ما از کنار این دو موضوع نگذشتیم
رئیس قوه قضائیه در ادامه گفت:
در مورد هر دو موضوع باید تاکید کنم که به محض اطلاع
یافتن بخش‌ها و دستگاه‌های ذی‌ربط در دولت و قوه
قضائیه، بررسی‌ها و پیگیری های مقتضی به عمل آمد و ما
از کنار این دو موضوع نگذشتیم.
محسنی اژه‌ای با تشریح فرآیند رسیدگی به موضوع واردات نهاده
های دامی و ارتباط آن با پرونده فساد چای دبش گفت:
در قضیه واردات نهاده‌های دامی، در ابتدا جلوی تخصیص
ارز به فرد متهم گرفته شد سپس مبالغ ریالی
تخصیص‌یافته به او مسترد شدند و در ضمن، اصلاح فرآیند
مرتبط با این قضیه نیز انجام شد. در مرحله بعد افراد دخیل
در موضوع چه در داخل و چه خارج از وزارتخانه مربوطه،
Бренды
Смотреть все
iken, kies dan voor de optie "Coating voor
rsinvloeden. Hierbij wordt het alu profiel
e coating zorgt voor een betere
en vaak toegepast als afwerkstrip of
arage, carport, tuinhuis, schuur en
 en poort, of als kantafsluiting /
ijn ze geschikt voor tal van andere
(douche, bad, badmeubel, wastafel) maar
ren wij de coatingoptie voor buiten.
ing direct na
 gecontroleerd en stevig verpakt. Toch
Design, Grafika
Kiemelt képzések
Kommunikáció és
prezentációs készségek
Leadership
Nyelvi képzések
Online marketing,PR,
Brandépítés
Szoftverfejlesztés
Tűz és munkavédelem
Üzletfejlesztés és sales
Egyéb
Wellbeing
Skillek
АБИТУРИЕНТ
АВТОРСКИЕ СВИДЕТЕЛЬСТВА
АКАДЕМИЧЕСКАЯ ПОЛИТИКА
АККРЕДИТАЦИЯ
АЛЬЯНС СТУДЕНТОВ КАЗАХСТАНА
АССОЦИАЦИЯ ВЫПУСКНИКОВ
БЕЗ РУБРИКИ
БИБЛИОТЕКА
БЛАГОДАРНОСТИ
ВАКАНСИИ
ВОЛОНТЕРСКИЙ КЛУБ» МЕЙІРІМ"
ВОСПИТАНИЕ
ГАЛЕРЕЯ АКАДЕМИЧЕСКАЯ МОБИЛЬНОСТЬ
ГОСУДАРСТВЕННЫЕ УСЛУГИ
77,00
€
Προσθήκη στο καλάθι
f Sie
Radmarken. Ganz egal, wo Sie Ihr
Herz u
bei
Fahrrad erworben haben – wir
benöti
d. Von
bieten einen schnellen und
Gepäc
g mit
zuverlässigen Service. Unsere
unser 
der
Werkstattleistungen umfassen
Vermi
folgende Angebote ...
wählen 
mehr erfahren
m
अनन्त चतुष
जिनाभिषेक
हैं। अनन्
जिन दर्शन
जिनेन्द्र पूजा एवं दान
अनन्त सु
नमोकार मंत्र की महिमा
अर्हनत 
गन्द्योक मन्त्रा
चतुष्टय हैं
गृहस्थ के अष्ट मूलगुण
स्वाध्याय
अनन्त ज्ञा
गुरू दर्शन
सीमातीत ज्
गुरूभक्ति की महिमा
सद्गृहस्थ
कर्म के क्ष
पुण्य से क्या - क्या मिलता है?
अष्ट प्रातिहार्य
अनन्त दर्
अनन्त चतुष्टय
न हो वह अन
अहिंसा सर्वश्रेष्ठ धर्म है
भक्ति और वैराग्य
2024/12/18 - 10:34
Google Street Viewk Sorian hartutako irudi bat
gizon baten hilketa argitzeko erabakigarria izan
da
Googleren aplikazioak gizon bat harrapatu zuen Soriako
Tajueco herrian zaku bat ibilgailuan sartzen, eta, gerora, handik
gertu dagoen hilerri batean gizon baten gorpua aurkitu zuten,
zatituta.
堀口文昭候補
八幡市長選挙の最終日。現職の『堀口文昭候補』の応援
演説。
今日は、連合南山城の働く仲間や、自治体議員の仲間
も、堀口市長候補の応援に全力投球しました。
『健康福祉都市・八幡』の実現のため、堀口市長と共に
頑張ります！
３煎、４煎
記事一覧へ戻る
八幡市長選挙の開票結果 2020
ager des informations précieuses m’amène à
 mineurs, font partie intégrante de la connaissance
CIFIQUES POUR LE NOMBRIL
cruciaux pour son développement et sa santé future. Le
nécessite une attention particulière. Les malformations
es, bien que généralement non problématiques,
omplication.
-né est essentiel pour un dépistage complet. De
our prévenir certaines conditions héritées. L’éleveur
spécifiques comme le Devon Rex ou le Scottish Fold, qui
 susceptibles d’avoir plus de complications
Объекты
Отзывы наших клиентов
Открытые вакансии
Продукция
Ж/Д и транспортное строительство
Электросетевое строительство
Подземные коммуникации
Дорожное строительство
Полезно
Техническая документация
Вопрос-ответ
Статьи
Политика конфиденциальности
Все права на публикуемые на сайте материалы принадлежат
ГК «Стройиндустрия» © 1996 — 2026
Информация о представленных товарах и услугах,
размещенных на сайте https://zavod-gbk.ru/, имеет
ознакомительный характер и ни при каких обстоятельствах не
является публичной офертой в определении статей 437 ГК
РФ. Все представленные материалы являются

########################################

* [PROBLEM STATEMENT]: Starting with the line that holds "चतुष्टय हैं" and ending with the line that holds "八幡市長選挙の開票結果 2020", retype every line in the data above exactly, and nothing else.

* [TASK RESULT]:
चतुष्टय हैं
गृहस्थ के अष्ट मूलगुण
स्वाध्याय
अनन्त ज्ञा
गुरू दर्शन
सीमातीत ज्
गुरूभक्ति की महिमा
सद्गृहस्थ
कर्म के क्ष
पुण्य से क्या - क्या मिलता है?
अष्ट प्रातिहार्य
अनन्त दर्
अनन्त चतुष्टय
न हो वह अन
अहिंसा सर्वश्रेष्ठ धर्म है
भक्ति और वैराग्य
2024/12/18 - 10:34
Google Street Viewk Sorian hartutako irudi bat
gizon baten hilketa argitzeko erabakigarria izan
da
Googleren aplikazioak gizon bat harrapatu zuen Soriako
Tajueco herrian zaku bat ibilgailuan sartzen, eta, gerora, handik
gertu dagoen hilerri batean gizon baten gorpua aurkitu zuten,
zatituta.
堀口文昭候補
八幡市長選挙の最終日。現職の『堀口文昭候補』の応援
演説。
今日は、連合南山城の働く仲間や、自治体議員の仲間
も、堀口市長候補の応援に全力投球しました。
『健康福祉都市・八幡』の実現のため、堀口市長と共に
頑張ります！
３煎、４煎
記事一覧へ戻る
八幡市長選挙の開票結果 2020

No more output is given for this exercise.